Fellow athletes were just as brutal. Olympian Sharon Davies fired back, “The hypocrisy of saying ‘don’t make it personal’ after you did exactly that is mind blowing, without any self awareness & disingenuous at best. Riley & many like her, including myself with 50yrs in Olympic sport & an Olympic medal have been saying for years now you cannot have fairness for female athletes of any level or age, if you include males. Males, no matter how they identify, have never ever been excluded from sport. … What they want is an unfair & often dangerous advantage. This does not go both ways. We are not,” she stressed, “a support structure for males with gender dysphoria — who think or want to be, something they are not. In Sport we use our bodies, not our feelings. Women & girls are as worthy of their own safe but most important fair sport as men. We are worthy of our own category…”

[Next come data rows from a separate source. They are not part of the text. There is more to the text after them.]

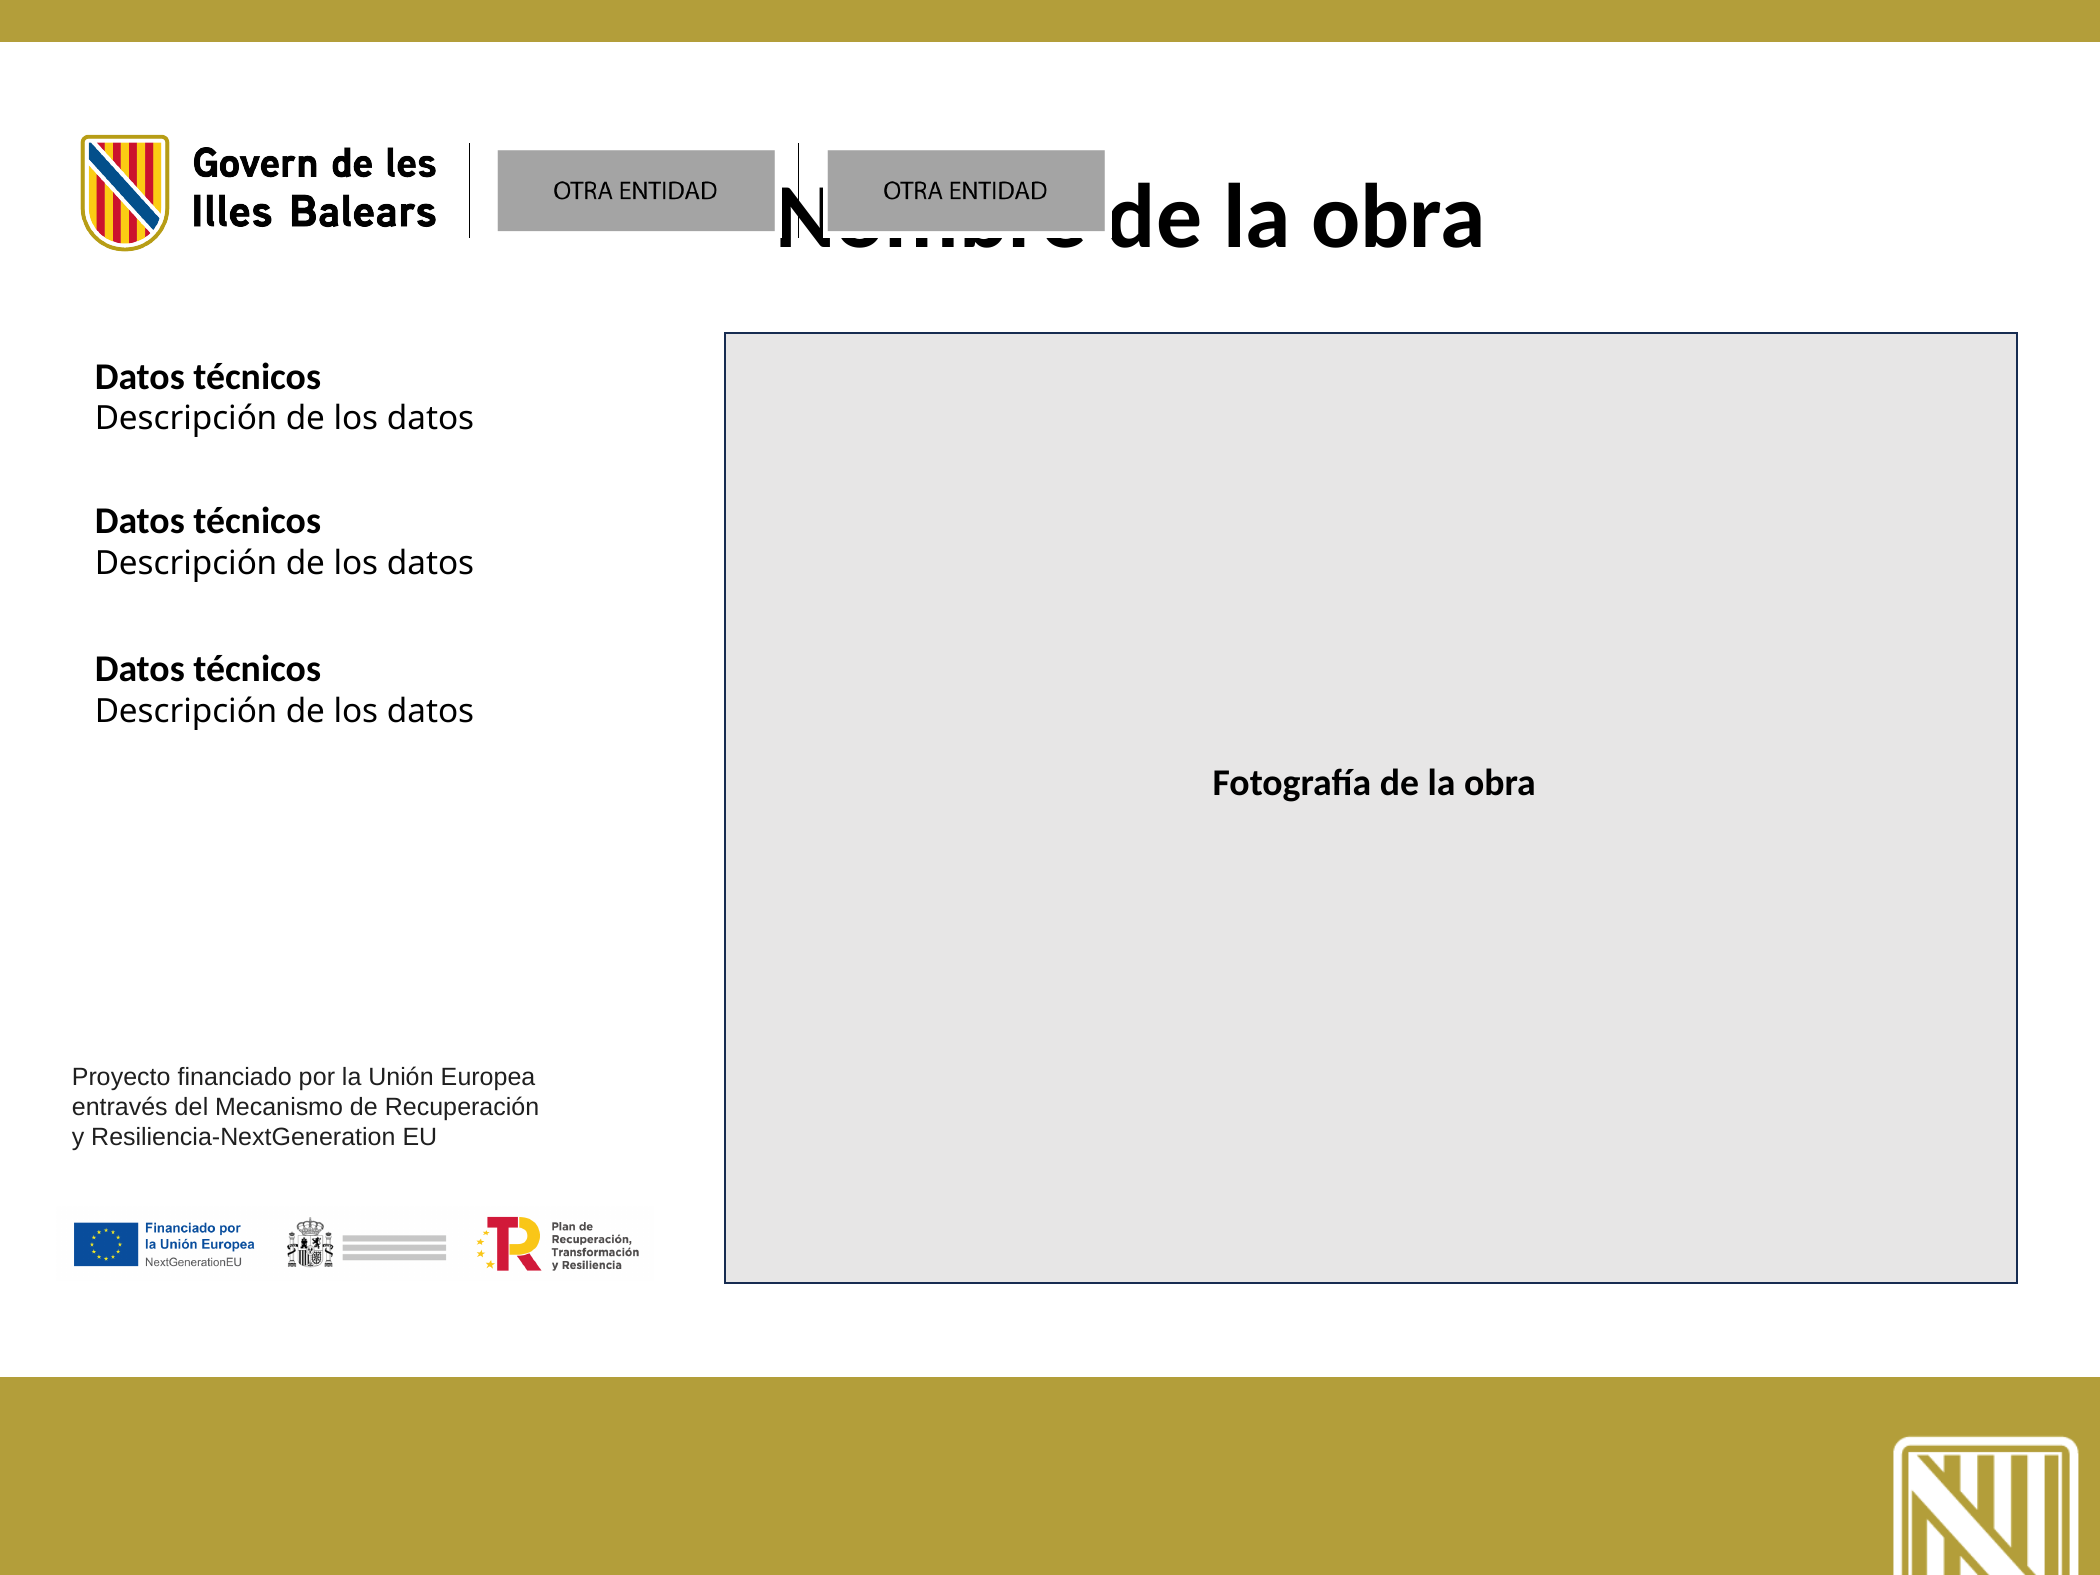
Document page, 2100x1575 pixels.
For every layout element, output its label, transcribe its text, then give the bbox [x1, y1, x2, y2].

text_box Fotografía de la obra [1197, 750, 1555, 812]
picture [0, 1377, 2100, 1575]
picture [493, 144, 782, 238]
text_box Nombre de la obra [760, 148, 2018, 392]
picture [0, 0, 2100, 42]
text_box Datos técnicos Descripción de los datos [79, 636, 441, 738]
picture [68, 119, 448, 267]
text_box [725, 333, 2017, 1283]
text_box Datos técnicos Descripción de los datos [79, 488, 441, 590]
picture [823, 144, 1112, 238]
picture [56, 1206, 654, 1281]
text_box Proyecto financiado por la Unión Europea entravés del Mecanismo de Recuperación y Resiliencia-NextGeneration EU [56, 1023, 564, 1160]
text_box Datos técnicos Descripción de los datos [79, 344, 441, 446]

University of Kentucky swimmer Kaitlynn Wheeler couldn’t help but notice the double standard. “So just to clarify…you’re saying Riley Gaines shouldn’t call out men in women’s sports because it feels ‘too personal.’ What about how deeply personal it is for the girls being displaced, overlooked, & silenced? … You say you weren’t advocating for unfairness in women’s sports. But in the same breath, you criticize the only people actually fighting for fairness. So what are you advocating for?” she asked. “Silence? Appeasement? A system where girls just smile & swallow their losses to protect someone else’s feelings?”

Skateboarder Taylor Silverman, who lost first place and the prize money that went with it to a man in 2021, warned, “When you try to please everyone out of fear it makes you look worse. A swing and a miss from your PR team.” Others slammed the “face-saving, half-hearted” post as something Biles didn’t even write. They believe, and perhaps rightly, that the real Simone is the one we saw Friday.

Unfortunately for Biles, Megan Basham noted, “It’s too late. It is the tweets, not the carefully crafted PR statement, that everyone is going to remember. And that in the moment when little girls needed courage from the women who went before them, you massively let them down.”

The only way to know if Simone’s regret is genuine is if she actually takes the opportunity to link arms with the courageous women who’ve been fighting from the beginning. Until then, Concerned Women for America’s Doreen Denny told The Washington Stand, “Let this be a warning to the celebrity elite who float in the same Biles bubble of trans dogma. Trying to defend the indefensible is only begging for trouble.” Let’s not forget, she continued, “A vast majority of Americans are no longer fooled by virtue signaling about ‘inclusion.’ We see the fallout of trans ideology playing out in real time, decimating opportunities for girls in their own sports.”

“Simone might be given a second chance,” Denny conceded, “but if America’s Olympic sweetheart can’t stand up for female athletes, she should stand on the sidelines and keep her mouth shut.”

Suzanne Bowdey serves as editorial director and senior writer at The Washington Stand.